Why did I want to be Skeletor?
I’ll be honest, I’m playing detective now. I’m going to psychoanalyze my six-year-old self. What you’re about to hear is speculation, because I really don’t remember. But if I had to guess why I was wearing a mask I really didn’t want to wear, one that disturbed my mother (even me a little) it’s because of an earlier event that week that happened at school. The kindergarten costume party.
My mom dressed me in a homemade teddy bear costume she bought at a yard sale. It was brown and had puffy circles for ears. She drew whiskers across my cheeks with a black marker. I could tell she was proud. After all, Aar-bear was her nickname for me. This was the perfect costume. So cute, she said. I don’t think I gave it much thought.
The problem was I went to school. Aaron Degerness was dressed as GI Joe. The other boys were pirates and vampires. Jake Brandt had fake blood dripping from his lower lip. They looked scary. They looked cool. The word cool, while the same amount of letters, is much different than the word cute.
They looked at me puzzled. What are you, they asked? Some thought I might be a cat. I knew I was in trouble. No, no, I said. I’m a bear. I thought faster. A grizzly bear, in fact. Grr…I said with my pillowy paws raised.
They didn’t believe me, and I didn’t either. How could I have been so foolish?
The walk-through was next. We filed behind Mrs. Guy, showing the neighboring classrooms our attire. I kept my steps on the heels of Sara Vatnsdal, hiding behind a pink ballerina. It wasn’t enough, though. They still saw, pointed, and snickered.
That’s all I remember.
My greatest fear is that people will laugh at me.
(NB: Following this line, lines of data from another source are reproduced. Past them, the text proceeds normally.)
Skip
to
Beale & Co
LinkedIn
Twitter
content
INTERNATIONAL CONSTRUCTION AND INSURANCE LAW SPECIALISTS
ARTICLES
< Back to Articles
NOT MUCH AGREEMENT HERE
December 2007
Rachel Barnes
It’s stupid, I know. I’m a grown man. Most days I know who I am. I’m confident in my identity. But fear feels like fear no matter how old you are. It still feels as real as when you were six.
And that’s why I dressed as Skeletor. Skeletor is the opposite of a cute teddy bear. Nobody laughs at Skeletor. Nobody mistakes him for a cat.
I admit, if that’s why I decided to become a character whose look is due to an accidental acid splash ( I just looked it up on Wikipedia), then maybe I overcompensated. Cuddly cute teddy bear to evil bare-bone skull head is a jump. But when you’re six years-old in 1987 you lack language to explain complex feelings you don’t understand. I think I wasn’t just trying to say, “Mom, all the kids laughed at me at school. I was humiliated for being a cute teddy bear. So my plan is to never get laughed at again for my Halloween costume. That’s why I picked Skeletor, he was the scariest thing I could think of. Don’t worry, I’m not headed to the dark side. I’ve just overcompensated a little.”